Last spring we paid a short visit to the town of Delft, in south Holland. Although we could have stayed longer, the town’s narrow, canal-lined streets were easy to stroll around in just a few hours.
Here are some of my favourite photographs from the trip.
Delft dates from the 11th century, and is full of olde-worlde charm.
There’s a real buzz to the town on market days (Thursdays and Saturdays), with busy canalside cafes and restaurants full of visitors and locals. The market takes place in the ‘Markt’, or the town square, in the shadow of the grand Stadhuis (town hall).
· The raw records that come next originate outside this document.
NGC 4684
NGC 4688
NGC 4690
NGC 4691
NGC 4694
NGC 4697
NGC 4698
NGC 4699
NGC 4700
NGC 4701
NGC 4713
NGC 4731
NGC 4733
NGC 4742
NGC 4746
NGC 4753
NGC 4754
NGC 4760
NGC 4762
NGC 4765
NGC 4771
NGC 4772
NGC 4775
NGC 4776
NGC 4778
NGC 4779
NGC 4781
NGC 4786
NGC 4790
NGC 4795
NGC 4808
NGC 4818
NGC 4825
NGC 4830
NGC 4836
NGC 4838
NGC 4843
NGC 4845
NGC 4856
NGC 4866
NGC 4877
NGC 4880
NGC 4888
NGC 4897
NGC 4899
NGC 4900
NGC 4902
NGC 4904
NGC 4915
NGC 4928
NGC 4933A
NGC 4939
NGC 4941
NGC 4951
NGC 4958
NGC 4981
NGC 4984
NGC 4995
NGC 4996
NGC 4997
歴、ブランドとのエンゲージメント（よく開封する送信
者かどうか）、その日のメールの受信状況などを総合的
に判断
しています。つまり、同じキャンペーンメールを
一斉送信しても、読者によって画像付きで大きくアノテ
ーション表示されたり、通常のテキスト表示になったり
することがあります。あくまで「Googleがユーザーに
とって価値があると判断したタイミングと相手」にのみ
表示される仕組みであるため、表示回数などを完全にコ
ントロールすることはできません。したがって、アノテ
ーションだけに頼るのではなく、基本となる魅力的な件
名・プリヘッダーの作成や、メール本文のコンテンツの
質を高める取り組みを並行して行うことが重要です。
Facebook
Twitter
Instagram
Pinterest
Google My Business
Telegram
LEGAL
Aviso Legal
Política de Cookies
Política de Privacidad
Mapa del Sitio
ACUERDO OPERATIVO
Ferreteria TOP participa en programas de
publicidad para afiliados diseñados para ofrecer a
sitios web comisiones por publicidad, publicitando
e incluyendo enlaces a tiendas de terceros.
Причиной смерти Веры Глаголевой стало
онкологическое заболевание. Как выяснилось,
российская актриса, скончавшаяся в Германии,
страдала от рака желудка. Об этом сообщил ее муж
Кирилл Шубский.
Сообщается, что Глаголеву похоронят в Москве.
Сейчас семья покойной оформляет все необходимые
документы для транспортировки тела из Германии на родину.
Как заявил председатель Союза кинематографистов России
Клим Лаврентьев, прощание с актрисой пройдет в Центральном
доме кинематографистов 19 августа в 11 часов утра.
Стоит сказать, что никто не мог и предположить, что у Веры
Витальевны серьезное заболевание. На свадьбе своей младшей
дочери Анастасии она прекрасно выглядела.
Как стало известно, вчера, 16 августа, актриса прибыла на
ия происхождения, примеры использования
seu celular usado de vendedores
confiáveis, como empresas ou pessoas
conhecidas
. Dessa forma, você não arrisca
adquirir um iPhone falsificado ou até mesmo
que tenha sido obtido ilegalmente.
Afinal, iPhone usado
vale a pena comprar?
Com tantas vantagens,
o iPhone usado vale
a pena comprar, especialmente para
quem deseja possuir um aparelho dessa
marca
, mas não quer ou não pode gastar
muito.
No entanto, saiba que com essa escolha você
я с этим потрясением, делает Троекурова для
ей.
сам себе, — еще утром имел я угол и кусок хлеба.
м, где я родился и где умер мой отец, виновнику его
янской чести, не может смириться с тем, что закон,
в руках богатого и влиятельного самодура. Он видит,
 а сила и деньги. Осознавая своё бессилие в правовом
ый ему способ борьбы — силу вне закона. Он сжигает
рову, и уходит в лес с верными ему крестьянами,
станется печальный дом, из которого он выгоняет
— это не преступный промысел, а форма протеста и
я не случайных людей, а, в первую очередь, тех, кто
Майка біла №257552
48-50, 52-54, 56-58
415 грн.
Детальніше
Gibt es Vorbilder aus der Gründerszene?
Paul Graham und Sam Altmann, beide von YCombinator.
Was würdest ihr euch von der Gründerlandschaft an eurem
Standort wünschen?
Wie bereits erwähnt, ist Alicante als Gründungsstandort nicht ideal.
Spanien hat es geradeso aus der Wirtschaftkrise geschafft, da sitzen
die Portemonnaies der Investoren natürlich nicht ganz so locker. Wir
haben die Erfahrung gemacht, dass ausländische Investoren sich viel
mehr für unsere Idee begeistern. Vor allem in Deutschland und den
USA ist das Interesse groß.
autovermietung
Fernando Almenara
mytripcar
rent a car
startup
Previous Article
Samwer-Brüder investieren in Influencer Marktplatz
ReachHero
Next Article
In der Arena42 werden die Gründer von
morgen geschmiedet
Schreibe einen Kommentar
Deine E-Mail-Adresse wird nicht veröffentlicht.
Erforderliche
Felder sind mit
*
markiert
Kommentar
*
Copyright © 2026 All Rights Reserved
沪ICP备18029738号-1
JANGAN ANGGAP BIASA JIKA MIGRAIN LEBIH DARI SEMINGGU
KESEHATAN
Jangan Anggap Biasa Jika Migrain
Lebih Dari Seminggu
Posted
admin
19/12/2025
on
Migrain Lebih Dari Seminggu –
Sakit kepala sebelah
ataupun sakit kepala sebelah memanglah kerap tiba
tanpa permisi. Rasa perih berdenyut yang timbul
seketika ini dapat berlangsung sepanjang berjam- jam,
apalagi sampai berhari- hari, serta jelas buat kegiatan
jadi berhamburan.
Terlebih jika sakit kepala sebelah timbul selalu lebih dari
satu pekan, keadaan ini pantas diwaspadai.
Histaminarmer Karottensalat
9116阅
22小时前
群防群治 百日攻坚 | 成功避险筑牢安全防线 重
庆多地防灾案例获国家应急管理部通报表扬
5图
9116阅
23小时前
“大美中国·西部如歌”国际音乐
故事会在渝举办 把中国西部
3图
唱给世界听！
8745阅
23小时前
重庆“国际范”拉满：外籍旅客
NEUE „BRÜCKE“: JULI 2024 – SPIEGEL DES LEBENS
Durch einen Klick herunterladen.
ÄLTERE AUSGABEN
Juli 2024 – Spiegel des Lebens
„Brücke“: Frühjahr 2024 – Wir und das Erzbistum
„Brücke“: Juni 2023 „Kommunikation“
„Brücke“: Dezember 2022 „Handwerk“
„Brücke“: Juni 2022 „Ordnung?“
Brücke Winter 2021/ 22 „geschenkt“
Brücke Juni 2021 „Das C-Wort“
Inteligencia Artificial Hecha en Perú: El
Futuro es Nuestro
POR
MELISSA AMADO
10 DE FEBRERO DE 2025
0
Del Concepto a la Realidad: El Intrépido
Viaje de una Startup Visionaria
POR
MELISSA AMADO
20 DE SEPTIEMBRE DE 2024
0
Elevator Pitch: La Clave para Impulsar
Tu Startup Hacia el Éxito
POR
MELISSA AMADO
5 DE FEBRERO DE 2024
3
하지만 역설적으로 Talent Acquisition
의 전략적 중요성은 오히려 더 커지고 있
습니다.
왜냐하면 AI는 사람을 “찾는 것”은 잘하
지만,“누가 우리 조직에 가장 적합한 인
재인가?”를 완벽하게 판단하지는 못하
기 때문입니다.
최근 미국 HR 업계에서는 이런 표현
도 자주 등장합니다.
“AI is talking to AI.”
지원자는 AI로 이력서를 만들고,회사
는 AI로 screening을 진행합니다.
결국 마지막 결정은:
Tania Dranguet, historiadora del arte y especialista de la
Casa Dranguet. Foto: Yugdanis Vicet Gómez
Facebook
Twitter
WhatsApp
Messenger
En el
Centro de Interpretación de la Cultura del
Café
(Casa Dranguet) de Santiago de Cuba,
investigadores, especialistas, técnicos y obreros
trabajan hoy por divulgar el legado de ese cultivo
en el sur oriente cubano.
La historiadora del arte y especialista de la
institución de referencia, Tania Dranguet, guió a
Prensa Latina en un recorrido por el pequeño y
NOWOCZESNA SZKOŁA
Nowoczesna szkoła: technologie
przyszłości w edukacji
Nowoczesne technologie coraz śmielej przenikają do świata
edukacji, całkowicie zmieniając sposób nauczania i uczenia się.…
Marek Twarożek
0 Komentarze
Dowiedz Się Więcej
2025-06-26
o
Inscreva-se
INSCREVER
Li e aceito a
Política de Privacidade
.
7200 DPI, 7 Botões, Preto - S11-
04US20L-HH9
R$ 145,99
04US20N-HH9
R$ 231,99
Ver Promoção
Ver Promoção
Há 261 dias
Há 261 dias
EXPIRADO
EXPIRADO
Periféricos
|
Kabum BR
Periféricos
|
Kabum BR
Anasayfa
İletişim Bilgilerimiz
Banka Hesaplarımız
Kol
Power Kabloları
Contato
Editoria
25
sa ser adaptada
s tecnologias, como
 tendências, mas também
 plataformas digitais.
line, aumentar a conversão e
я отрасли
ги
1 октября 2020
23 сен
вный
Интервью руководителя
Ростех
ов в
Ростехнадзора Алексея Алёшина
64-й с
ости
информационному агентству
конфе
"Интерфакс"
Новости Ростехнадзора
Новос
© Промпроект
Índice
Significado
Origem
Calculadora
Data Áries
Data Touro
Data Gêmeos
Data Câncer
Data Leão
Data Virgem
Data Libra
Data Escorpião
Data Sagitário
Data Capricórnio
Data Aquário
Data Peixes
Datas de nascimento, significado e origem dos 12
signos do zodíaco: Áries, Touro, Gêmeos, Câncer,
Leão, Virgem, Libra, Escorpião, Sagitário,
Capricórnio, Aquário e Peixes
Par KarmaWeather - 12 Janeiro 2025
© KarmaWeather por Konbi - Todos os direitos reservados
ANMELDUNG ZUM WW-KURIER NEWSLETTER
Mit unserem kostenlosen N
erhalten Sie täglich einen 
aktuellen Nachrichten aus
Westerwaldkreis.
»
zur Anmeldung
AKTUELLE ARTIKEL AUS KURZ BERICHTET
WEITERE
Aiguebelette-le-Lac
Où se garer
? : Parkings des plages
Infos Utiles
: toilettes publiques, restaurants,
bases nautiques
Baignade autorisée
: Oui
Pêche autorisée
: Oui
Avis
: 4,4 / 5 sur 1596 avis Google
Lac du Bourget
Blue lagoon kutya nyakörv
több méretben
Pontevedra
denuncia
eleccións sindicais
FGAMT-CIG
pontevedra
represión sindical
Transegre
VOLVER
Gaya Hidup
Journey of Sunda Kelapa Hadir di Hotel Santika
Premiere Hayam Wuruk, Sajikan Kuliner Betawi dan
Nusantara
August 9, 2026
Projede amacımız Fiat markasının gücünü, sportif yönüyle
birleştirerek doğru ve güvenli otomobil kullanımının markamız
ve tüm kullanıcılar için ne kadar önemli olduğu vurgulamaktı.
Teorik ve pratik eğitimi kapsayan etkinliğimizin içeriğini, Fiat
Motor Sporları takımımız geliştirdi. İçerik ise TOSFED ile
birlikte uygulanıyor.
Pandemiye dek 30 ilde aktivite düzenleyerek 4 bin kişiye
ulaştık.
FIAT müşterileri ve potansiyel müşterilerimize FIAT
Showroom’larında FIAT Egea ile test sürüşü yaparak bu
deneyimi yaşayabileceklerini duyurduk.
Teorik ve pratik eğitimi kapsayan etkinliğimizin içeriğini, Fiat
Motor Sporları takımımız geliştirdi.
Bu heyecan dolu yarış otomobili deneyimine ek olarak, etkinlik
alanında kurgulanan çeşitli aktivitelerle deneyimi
In the spring and summer, an antiques market lines up along the side of the canals in the town centre, with everything from quirky paintings to brass ornaments on sale.
Delft is the birthplace of artist Johannes Vermeer, who painted Girl with a Pearl Earring. If we’d had longer there, we’d have paid a visit to the Vermeer Centrum Delft, which gives a glimpse of his studio, and of what it would have been like for the artist, living in 17th Century Holland.
If you’re looking for tradition, in Delft it’s everywhere, from the imposing Niewe Kerke to the wrought-iron street lamps, and the street organs piping out merry tunes.
Delft is home of the distinctive blue-and-white Delft pottery, developed in the 17th Century from Chinese influences. If there’s room in your car, you can pick some up in one of the town’s many workshops and studios.
Make sure you leave some space for cheese, too. Much of it comes from neighbouring Gouda (which you can read about here).
Like the rest of south Holland (which I’ve posted about here), we found Delft to be a relaxed, enjoyable, child-friendly place. Hopefully we’ll return one day.